Here are a few examples from 2021:
The Wuhan Virology Lab origin theory of Covid-19
Although this was a definite possible source of the origins of Covid-19, the idea was quickly shut down by a group of scientists who stood to be embarrassed and possibly lose grant money if this was found to be true. The Lancet, a British medical journal, published a letter in February 2020 “to strongly condemn conspiracy theories suggesting that Covid-19 does not have a natural origin.”
This year we learned that the Lancet letter was part of a coordinated effort to quash the lab theory. We learned about the conflicts of interest of Anthony Fauci and others who provided funding for the Wuhan lab. Eventually even the press noticed that China had blocked an honest inquiry, and that no evidence for a natural origin has emerged.
Lockdowns stop Covid-19
WSJ says, “There was no fiercer consensus in the early days of the virus than the belief that locking down the economy to stop the virus was an unadulterated social good. We felt the consensus wrath when we raised doubts in an editorial on March 20, 2020, about the harm that lockdowns would do to the economy and public health.”
Two years later their skepticism has proven well founded. At most, lockdowns only delay the spread of the virus, but cause severe damage to the education of children, lost livelihoods for many workers and employers, and damage to mental health leading to increased rates of drug abuse and suicide. Even Randi Weingarten, the teachers union president who was most responsible for school closures, now pretends she wanted to keep them open all along.
The supply side of the economy doesn’t matter
Keynesian economists, who dominate the U.S. and European media, have long held that the demand for goods and services drives the economy. The ability or incentive to supply those goods is largely ignored or dismissed. Spurring demand was the theory behind the trillions of dollars in spending by Congress and easy money from the Federal Reserve. They dismiss supply-side economists like Arthur Laffer, who was so successful in the Reagan administration.
What did these Keynesians produce? – the worst inflation in forty years. WSJ says, “All that money did spur demand. But the Keynesians ignored the disincentives to increase supply from paying people not to work and restricting work with lockdowns and mandates. The result was the surging inflation that caught nearly all of them by surprise. Their demand-side models never saw it coming.”
The Steele dossier and Russia collusion narrative
In 2019 the Mueller report exposed the lack of evidence for the claims that Donald Trump and the Kremlin were in cahoots. This past year the indictments by special counsel John Durham have revealed how Democrats and the press worked together to promote the dossier that was based on disinformation. WSJ says, “Yet for four years nearly everyone in the dominant media bought the collusion narrative. One or two of the gullible have apologized, but most want everyone to forget what they wrote or said at the time.”
Vilifying police won’t affect crime
Where did common sense go?

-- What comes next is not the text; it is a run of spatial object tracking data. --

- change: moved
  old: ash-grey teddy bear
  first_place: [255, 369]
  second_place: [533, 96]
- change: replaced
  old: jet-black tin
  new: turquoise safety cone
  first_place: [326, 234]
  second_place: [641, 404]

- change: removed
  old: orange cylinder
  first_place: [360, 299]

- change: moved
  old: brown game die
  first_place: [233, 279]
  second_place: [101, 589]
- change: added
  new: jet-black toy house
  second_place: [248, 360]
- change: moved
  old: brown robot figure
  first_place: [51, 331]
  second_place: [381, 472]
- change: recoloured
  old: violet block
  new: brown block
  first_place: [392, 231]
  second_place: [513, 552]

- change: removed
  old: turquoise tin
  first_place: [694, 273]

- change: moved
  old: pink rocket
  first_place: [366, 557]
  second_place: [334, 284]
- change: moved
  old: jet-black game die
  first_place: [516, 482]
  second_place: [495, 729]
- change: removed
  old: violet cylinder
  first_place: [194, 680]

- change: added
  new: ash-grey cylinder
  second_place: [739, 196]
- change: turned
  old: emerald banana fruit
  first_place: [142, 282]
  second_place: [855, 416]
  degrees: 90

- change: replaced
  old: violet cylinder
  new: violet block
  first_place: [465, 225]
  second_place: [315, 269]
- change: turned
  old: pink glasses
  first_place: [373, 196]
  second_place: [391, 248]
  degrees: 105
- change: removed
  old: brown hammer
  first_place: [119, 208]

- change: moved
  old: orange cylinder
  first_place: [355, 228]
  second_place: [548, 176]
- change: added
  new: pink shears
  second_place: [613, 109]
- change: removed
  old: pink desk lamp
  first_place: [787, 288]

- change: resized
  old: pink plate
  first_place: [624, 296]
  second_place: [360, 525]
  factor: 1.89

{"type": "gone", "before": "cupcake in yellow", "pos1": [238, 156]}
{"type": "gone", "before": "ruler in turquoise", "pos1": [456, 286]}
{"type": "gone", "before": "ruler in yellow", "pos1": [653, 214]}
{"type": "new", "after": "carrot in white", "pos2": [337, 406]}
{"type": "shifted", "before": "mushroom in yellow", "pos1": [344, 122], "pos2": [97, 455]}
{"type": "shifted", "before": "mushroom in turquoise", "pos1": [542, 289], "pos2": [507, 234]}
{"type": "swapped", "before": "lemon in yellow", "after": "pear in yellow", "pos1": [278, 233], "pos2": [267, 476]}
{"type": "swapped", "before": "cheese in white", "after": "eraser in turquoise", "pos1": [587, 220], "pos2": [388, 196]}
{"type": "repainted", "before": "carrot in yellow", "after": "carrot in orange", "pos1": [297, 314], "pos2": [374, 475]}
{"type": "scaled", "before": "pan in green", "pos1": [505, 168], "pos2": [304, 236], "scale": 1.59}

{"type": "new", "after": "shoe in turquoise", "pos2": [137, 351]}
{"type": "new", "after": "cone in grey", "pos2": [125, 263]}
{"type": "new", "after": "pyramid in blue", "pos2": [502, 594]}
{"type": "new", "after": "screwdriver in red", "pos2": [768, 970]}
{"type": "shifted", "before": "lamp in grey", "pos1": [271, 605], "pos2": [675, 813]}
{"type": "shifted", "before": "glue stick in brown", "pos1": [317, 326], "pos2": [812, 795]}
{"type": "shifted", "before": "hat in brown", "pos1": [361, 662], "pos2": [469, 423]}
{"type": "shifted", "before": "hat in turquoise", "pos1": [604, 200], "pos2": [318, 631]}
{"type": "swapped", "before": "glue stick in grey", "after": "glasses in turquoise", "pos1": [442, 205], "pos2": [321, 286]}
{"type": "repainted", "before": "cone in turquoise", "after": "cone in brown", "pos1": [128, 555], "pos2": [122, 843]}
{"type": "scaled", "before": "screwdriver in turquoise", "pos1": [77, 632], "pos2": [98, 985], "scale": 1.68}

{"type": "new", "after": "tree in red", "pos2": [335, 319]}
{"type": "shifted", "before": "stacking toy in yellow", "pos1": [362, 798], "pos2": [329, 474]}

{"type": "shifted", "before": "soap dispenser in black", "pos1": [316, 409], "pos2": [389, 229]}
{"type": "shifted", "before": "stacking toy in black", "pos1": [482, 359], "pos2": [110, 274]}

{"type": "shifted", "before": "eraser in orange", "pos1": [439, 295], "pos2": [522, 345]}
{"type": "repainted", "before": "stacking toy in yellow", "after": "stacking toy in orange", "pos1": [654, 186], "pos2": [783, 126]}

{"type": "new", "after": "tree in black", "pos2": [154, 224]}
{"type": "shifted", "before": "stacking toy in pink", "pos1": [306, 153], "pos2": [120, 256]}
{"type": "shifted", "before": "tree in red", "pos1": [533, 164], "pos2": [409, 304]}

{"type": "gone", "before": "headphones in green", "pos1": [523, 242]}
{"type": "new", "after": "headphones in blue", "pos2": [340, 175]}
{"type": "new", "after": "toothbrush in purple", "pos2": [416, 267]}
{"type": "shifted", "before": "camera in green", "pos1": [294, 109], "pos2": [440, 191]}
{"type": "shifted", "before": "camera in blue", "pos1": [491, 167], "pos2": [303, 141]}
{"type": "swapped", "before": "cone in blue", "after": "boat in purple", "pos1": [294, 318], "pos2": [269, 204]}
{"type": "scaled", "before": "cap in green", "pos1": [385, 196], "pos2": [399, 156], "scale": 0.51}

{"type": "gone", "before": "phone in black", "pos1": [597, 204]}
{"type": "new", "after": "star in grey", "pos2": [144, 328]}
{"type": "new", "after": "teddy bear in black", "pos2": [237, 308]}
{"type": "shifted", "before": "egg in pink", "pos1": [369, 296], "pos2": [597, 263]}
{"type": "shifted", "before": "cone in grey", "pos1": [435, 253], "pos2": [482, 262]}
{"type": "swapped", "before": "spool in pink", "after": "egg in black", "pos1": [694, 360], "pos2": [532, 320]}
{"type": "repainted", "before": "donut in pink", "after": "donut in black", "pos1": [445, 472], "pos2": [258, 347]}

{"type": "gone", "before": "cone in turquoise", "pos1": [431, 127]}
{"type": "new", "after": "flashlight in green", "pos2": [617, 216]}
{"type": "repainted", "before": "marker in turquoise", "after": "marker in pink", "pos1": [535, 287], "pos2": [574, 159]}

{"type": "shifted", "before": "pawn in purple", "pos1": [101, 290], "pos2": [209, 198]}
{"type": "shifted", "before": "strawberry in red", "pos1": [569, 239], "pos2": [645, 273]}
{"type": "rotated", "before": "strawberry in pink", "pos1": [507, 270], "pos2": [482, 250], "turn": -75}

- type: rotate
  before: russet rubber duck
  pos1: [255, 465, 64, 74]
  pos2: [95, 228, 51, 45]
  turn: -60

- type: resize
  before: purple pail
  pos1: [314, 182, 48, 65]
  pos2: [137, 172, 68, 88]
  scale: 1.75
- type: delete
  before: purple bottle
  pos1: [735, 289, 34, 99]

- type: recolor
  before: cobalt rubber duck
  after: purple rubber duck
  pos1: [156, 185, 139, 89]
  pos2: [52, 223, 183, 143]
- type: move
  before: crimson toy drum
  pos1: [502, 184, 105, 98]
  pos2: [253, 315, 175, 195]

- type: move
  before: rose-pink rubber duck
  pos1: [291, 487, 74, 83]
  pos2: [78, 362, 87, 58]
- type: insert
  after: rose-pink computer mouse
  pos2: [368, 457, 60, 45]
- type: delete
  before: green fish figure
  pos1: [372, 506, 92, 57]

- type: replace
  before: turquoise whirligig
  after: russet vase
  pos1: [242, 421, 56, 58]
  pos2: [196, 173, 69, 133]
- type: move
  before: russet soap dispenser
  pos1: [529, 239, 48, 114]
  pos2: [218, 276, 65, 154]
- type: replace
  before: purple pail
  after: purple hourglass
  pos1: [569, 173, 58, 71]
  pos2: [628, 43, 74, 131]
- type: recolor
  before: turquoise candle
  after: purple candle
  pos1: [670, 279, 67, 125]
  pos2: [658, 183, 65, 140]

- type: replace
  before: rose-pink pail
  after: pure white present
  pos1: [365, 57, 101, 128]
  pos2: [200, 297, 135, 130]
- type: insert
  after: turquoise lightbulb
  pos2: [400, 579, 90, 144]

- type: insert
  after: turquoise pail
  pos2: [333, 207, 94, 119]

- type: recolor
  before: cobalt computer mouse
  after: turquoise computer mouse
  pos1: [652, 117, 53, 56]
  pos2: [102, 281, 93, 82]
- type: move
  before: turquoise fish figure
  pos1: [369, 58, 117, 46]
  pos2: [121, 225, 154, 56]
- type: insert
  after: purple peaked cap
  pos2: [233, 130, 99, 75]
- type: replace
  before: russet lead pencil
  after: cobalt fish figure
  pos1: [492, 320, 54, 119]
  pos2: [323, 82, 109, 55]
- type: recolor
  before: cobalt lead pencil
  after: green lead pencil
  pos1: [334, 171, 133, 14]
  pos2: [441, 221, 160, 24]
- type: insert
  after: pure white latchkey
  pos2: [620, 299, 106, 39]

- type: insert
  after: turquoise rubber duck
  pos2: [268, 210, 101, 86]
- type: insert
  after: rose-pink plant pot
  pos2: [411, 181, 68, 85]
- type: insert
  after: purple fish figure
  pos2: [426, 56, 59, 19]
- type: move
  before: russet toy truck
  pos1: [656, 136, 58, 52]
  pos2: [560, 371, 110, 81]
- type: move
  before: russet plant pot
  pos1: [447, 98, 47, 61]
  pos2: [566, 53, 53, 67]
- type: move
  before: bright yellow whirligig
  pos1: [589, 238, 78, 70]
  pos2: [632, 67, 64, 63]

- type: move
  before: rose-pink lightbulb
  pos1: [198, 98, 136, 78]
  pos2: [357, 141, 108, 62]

Anyone with half a brain should realize that reducing the presence of police will lead to more crime. If it were not so, we wouldn’t need police at all. But man is basically sinful and needs to have accountability to control his nature.
WSJ says, “The fast-congealing consensus after George Floyd’s murder was that most police were racist, as was most of American society, and violent protests against this were justified -even admirable. Woe to anyone who pointed out that the victims of these riots and crime were mostly poor and minority communities.”
Unfortunately, police funding was cut and bail laws eased in many large cities. Eighteen months later we see the result in rising crime rates and a soaring murder count. A political backlash now has even many Democrats claiming they really do want more funding for police. All of this was entirely predictable.
The lessons of this past year should be clear; jumping to quick conclusions is rarely justified and frequently leads to misinterpretation and misunderstanding. What is needed is a media that does its job – independently investigating stories until they get it right. Simply repeating what others have said is sloppy journalism and a successful democracy depends on the media doing better.